We're 3 acts into this drag show and we've already run out of Lady Gaga songs.
His internet history had "Disney Porn" on it.
and I was crying with the towel lady in the bathroom of the bar about the tragedy in Haiti. Then we hugged before I left and I gave her 10 dollars.
I always have to poop after I paint my nails. It never fails.
CANT TOUCH THIS JUST CAME ON MY IPOD. LOVE STEVE JOBS
I gurantee you I'll be the only one dressed as a giraffe.
I told him I had to grab my Swedish fish from the car before they froze. Then I just left. But the fact that he knew how important it was not to have my fish freeze almost made me come back in....almost.
#1- I went to button my shirt only to find they were all mising. #2- I'm so fu@king sore I feel like I was sweating to the oldies all night. #3- this pounding headache I have, I blame solely on Jennifer. Everyone sounds like Billy Mays when they talk. I remember nothing from last night, I'm concerned.

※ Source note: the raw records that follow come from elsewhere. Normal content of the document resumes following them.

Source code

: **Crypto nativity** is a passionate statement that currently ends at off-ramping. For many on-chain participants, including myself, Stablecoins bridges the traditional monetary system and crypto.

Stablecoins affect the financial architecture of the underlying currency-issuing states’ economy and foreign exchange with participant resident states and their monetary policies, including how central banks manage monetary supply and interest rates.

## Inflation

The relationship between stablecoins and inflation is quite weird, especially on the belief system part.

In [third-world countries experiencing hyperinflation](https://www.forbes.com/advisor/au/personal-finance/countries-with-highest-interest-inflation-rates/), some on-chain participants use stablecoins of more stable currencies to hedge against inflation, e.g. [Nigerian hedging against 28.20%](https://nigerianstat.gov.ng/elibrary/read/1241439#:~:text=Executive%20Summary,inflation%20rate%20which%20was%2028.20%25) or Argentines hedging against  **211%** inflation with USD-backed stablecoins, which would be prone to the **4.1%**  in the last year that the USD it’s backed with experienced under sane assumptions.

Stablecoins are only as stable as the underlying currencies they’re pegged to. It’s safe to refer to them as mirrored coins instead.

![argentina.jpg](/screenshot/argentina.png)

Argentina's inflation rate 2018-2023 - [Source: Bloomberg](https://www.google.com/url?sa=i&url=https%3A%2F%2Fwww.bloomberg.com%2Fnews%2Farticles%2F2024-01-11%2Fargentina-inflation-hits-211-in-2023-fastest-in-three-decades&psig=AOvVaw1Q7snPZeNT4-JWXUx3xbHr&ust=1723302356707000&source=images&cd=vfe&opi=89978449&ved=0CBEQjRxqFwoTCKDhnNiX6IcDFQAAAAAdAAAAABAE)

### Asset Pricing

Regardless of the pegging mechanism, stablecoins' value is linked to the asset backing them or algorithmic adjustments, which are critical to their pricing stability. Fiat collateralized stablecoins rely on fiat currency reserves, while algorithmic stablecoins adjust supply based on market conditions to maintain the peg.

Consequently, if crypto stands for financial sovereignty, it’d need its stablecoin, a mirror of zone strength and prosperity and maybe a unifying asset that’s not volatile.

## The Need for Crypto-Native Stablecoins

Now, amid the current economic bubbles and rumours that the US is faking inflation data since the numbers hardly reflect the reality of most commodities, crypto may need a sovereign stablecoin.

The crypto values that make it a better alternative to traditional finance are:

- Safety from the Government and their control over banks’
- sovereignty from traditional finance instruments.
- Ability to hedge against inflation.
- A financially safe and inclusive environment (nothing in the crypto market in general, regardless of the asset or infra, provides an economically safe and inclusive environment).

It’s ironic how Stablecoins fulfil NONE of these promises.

And I think your bro would be happy to know that when I took my bra off like 10lbs of confetti fell out. It was like my tits were celebrating being free
We're both great liars, in committed relationships, and horny. Its the perfect storm of cheating
Send help, water and tortillas.
I stole us four large rolls of toilet paper from the hotel carts. I feel like the breadwinner in this relationship
You don't know how small your school is until you know everyone in the ER on a Friday night.
the bartender knew what was up when i took a sip of my drink, gagged and asked her to water down my water
I just watched someone put a diaper on a cat..I'm to high for this.